The average long-term mortgage in the United States fell slightly this week after five consecutive weeks of increases, good news for homebuyers as the all-important spring buying season in the housing market begins.
Mortgage buyer Freddie Mac reported on Thursday that the benchmark 30-year average fell back to 6.6% from 6.73% last week. A year ago, the average rate was 4.16%.
The average long-term rate hit 7.08% in the fall – a two-decade high – as the Federal Reserve continued to raise its key rate in an effort to cool the economy and stifle the economy. persistent inflation, high for four decades.
At its first meeting of 2023 in February, the Fed raised its key rate an additional 25 basis points, its eighth increase in less than a year.

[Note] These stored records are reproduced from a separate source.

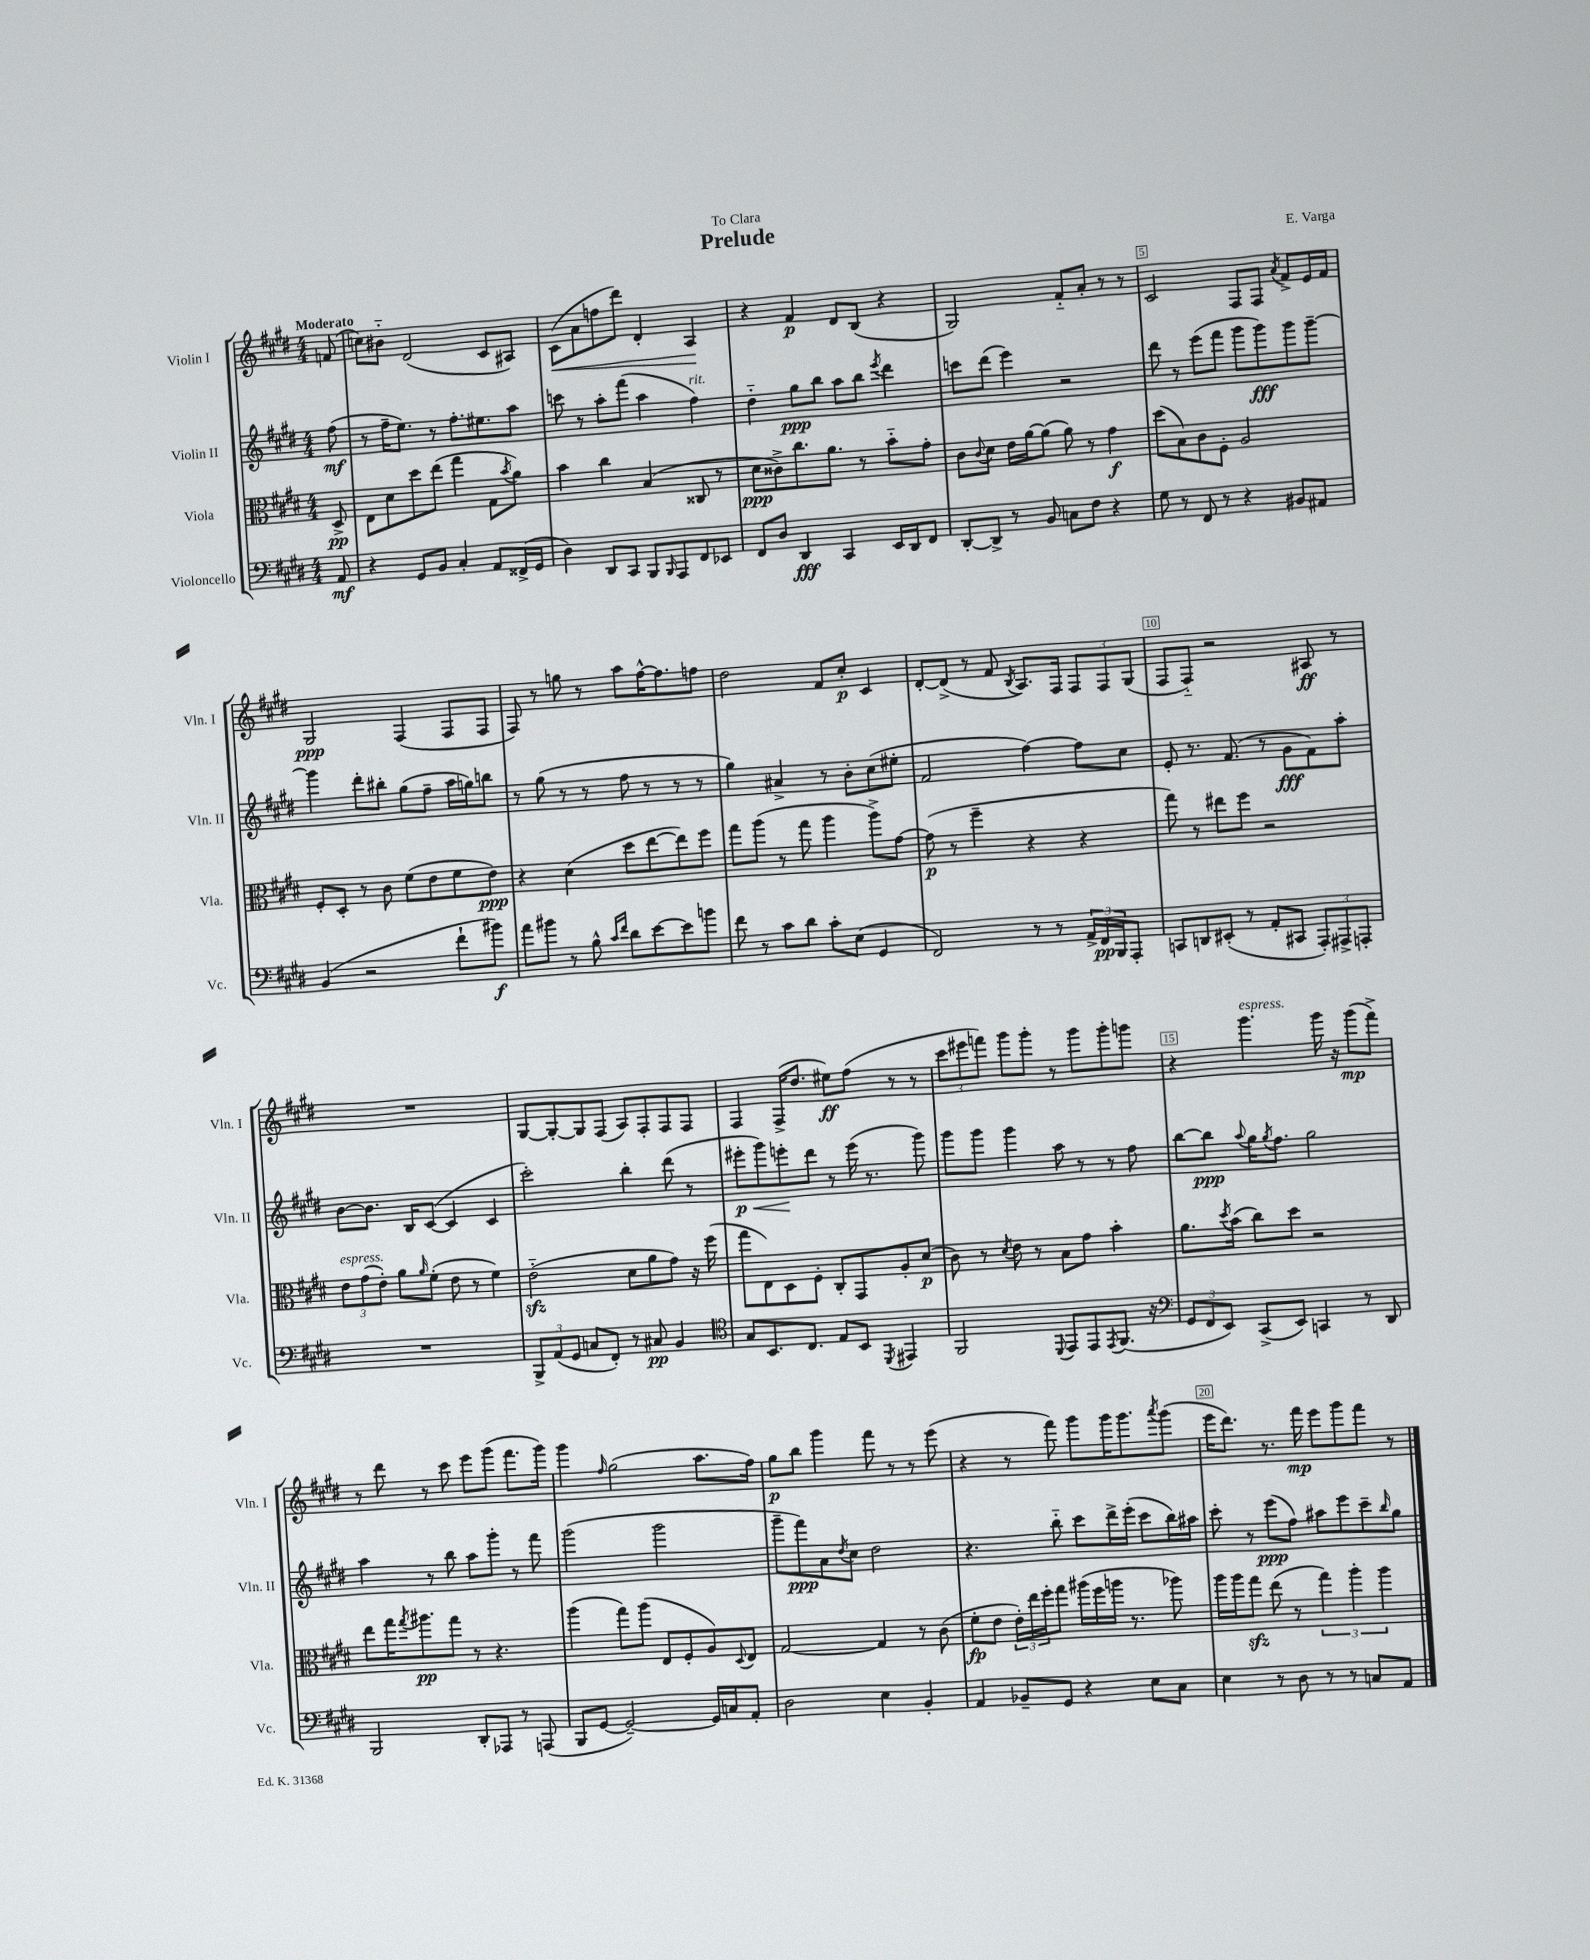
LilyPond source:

\header { title = "Prelude" composer = "E. Varga" dedication = "To Clara" }
<<
\new StaffGroup <<
\new Staff = "s0" \with { instrumentName = "Violin I" shortInstrumentName = "Vln. I" } {
    \clef treble \key e \major \numericTimeSignature \time 4/4 \partial 8 \tempo "Moderato"
    f'8( |
    c''8) bis'8-_ dis'2( cis'8 ais8) |
    cis'8\<( a'8 f''8 dis'''8) dis'4-. a4\! |
    r4 fis'4\p dis'8 b8( r4 |
    gis2) fis'8-_ a'8-. r8 r8 |
    cis'2 fis8 fis8 \acciaccatura { a'8 } fis'8-> e'16 fis'16 |
    gis2\ppp fis4( fis8 fis8 |
    fis8) r8 g''8 r8 a''8 fis''16~-^ fis''8. f''8 |
    dis''2 fis'8 cis''8-.\p cis'4 |
    dis'8~-. dis'8->( r8 fis'8 \acciaccatura { b8 } a8.) fis16 \tuplet 3/2 { fis8 fis8 gis8( } |
    fis8 fis8-_) r2 ais8\ff r8 |
    R1 |
    gis8~ gis8~-. gis8 fis8( a8) fis8-. fis8 fis8 |
    fis4 fis16->( dis''8. eis''8\ff) fis''8( r8 r8 |
    \tuplet 3/2 { cis'''8 eis'''8 f'''8) } gis'''8 gis'''8-. r8 gis'''8 gis'''8-. g'''8 |
    r4 gis'''4.^\markup { \italic "espress." } gis'''16 r16 gis'''8\mp( fis'''8->) |
    r8 dis'''8 r8 cis'''8 e'''8 gis'''8( fis'''8. gis'''16) |
    gis'''4 \grace { fis''16 } gis''2( a''8. fis''16) |
    gis''8\p b''8 gis'''4 fis'''8 r8 r8 e'''8( |
    r4 r8 fis'''8) gis'''8 gis'''16 gis'''8. \acciaccatura { a'''8 } gis'''8( |
    e'''16 dis'''8.) r8. fis'''16\mp e'''8 gis'''8 fis'''8 r8 \bar "|." |
}
\new Staff = "s1" \with { instrumentName = "Violin II" shortInstrumentName = "Vln. II" } {
    \clef treble \key e \major \numericTimeSignature \time 4/4 \partial 8
    fis''8\mf( |
    r8 fis''16-- e''8.) r8 fis''8.-. eis''8. a''8 |
    c'''8 r8 a''8-. fis'''8( a''4 fis''4^\markup { \italic "rit." }) |
    dis''4-_ gis''8\ppp b''8 a''8 b''8 \acciaccatura { e'''8 } dis'''4 |
    c'''8 dis'''8( e'''4) r2 |
    dis'''8 r8 e'''8( fis'''8 gis'''8 gis'''8\fff) gis'''8 gis'''8~-- |
    gis'''4 dis'''8-. bis''8-. gis''8( fis''8-- a''16 g''16) b''8 |
    r8 gis''8( r8 r8 fis''8 r8 r8 r8 |
    gis''4) ais'4-> r8 b'8-. cis''8( eis''8-. |
    fis'2 fis''4~) fis''8 cis''8 |
    e'8-. r8. fis'8.( r8 gis'8\fff fis'8) a''8-. |
    b'8~ b'8. b16 cis'8~( cis'4 cis'4 |
    cis'''2-.) b''4-. dis'''8( r8 |
    eis'''8-.\p\< gis'''8) e'''8-.\! dis'''8 r8 e'''16( r8. gis'''8) |
    gis'''8 gis'''8 gis'''4 a''8 r8 r8 fis''8 |
    b''8~ b''8\ppp \appoggiatura { a''8 } gis''16 \acciaccatura { gis''8 } fis''8. gis''2 |
    a''4 r8 b''8 a''8 gis'''8-. r8 fis'''8 |
    gis'''2( gis'''2 |
    gis'''8-- fis'''8\ppp) a'8 \acciaccatura { dis''8 } cis''8 dis''2 |
    r4. b''8-_ cis'''8 dis'''16-> e'''16-.( cis'''8 b''16) ais''16 |
    cis'''8-. r8 e'''8\ppp( fis''8) ais''8 e'''8 cis'''8-- \grace { b''16 } gis''8 \bar "|." |
}
\new Staff = "s2" \with { instrumentName = "Viola" shortInstrumentName = "Vla." } {
    \clef alto \key e \major \numericTimeSignature \time 4/4 \partial 8
    dis8->\pp |
    e8 dis'8 dis''8 e''8( gis''4 gis8 \acciaccatura { b'8 } a'8) |
    b'4 cis''4 b4( cisis8 r8 |
    dis'8\ppp cisis'8->) cis''8. a'8. r8 b'8-_ gis'8-. |
    cis'8 \appoggiatura { cis'8 } dis'8 e'16 a'16~ a'8( a'8) r8 gis'4\f |
    dis''8( b8) cis'8 fis8-. a2 |
    fis8-. dis8-. r8 cis'8 fis'8( e'8 fis'8 e'8\ppp) |
    r4 dis'4( dis''8 e''8~ e''8) fis''8 |
    gis''8 a''8( r8 gis''8 a''4 a''8->) gis'8~ |
    gis'8\p( r8 fis''4-- r4 r4 |
    gis''8) r8 eis''8 fis''8 r2 |
    \tuplet 3/2 { e'8^\markup { \italic "espress." } gis'8( e'8-.) } a'8 \grace { a'16 } fis'8-.( e'8 r8 fis'4) |
    e'2-_\sfz( dis'8 a'8 gis'8) r16 fis''16( |
    gis''8 e8) dis8 fis8-. cis8-. gis,8 a8-. dis'8\p( |
    cis'8) r8 \acciaccatura { dis'8 } e'8 r8 b8 gis'8 b'4-. |
    a'8. \acciaccatura { dis''8 } b'16( cis''8) dis''8 r2 |
    e''8 gis''16 \acciaccatura { gis''8 } ais''8.\pp gis''8 r8 r4. |
    a''4( gis''8) a''8( e8 fis8-. a8) \appoggiatura { dis8 } e8 |
    gis2~ gis4 r8 cis'8( |
    fis'8-.\fp e'8 \tuplet 3/2 { e'16-.) e''16 fis''16-. } gis''8 ais''16( fis''16 a''16 r8. aes''8) |
    a''16 a''16 gis''8\sfz e''8( r8 \tuplet 3/2 { gis''4) a''4-. a''4 } \bar "|." |
}
\new Staff = "s3" \with { instrumentName = "Violoncello" shortInstrumentName = "Vc." } {
    \clef bass \key e \major \numericTimeSignature \time 4/4 \partial 8
    a,8\mf |
    r4 gis,8 b,8 cis4-. a,8 fisis,16->( gis,16 |
    dis4) dis,8 cis,8 b,,8 \grace { b,,16 } a,,8 fis,8 ees,8 |
    fis,8 dis8 dis,4\fff cis,4 e,16 dis,16 fis,8 |
    dis,8~-. dis,8-> r8 b,8 c8 fis8 r4 |
    gis8 r8 fis,8 r8 r4 bis,8 ais,8 |
    b,4( r2 fis'8-! bis'8\f) |
    a'8 bis'8 r8 b8-^ \grace { cis'16 fis'16 } dis'8 e'8~ e'8 b'8 |
    fis'8 r8 cis'8 dis'8 cis'8-. e8( gis,4 |
    fis,2) r8 r8 \tuplet 3/2 { a,16-> fis,16\pp b,,16 } a,,8-. |
    c,8 d,8 eis,8-.( r8 a,8-. cis,8 \tuplet 3/2 { a,,8-.) ais,,8-> a,,8-. } |
    R1 |
    \tuplet 3/2 { b,,8-> a,8( gis,8 } c8 fis,8-.) r8 cis8\pp b,4 |
    \clef tenor gis8 b,8. cis8. e8 b,8 \acciaccatura { dis,8 } eis,4 |
    fis,2 \appoggiatura { dis,8 } e,8 e,8 \acciaccatura { e,8 } fis,8.( r16 |
    \clef bass \tuplet 3/2 { gis,8 fis,8 e,8) } cis,8->( e,8) c,4 r8 dis,8 |
    b,,2 dis,8-. aes,,8 r8 a,,8( |
    b,,8 gis,8~ gis,2~--) gis,16 c16 a,8-. |
    dis2 e4 b,4-. |
    a,4 bes,8-- gis,8 r4 e8 cis8 |
    e4 r8 dis8 r8 r8 c8 a,8 \bar "|." |
}
>>
>>
\layout { \context { \Score \override BarNumber.break-visibility = ##(#f #t #t) barNumberVisibility = #(every-nth-bar-number-visible 5) \override BarNumber.stencil = #(make-stencil-boxer 0.1 0.3 ly:text-interface::print) } }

That pushed the central bank’s key rate into a range of 4.5% to 4.75%, its highest level in 15 years. Many economists expect at least three more increases before the end of the year, although some have lowered those expectations due to the banking crisis that has recently unfolded.

Although Fed rate hikes impact borrowing rates across the board for businesses and families, 30-year mortgage rates generally track movements in the 10-year Treasury yield, which lenders use as a guide for loan pricing. Investors’ expectations about future inflation, global demand for US Treasuries, and what the Federal Reserve does with interest rates can also affect the cost of borrowing a home.
Treasury yields have fallen since the collapse of two mid-sized US banks, with the 10-year falling to 3.44% on Thursday. The 10-year rate hit 5.07% last week, its highest level since 2007.
The sharp rise in mortgage rates over the past year has rattled the housing market, with sales of existing homes falling for 12 straight months at the slowest pace in more than a dozen years. January sales fell nearly 37% from a year earlier, the National Association of Realtors reported last month.
For 2022 as a whole, NAR reported last month that US existing home sales fell 17.8% from 2021, the weakest year for home sales since 2014 and the biggest annual decline since the start of the housing crisis in 2008.
Higher rates can add hundreds of dollars a month in costs for homebuyers, on top of already high home prices.
The rate for a 15-year mortgage, popular with those refinancing their homes, also fell slightly this week to 5.9% from 5.95% last week. It was 3.39% a year ago.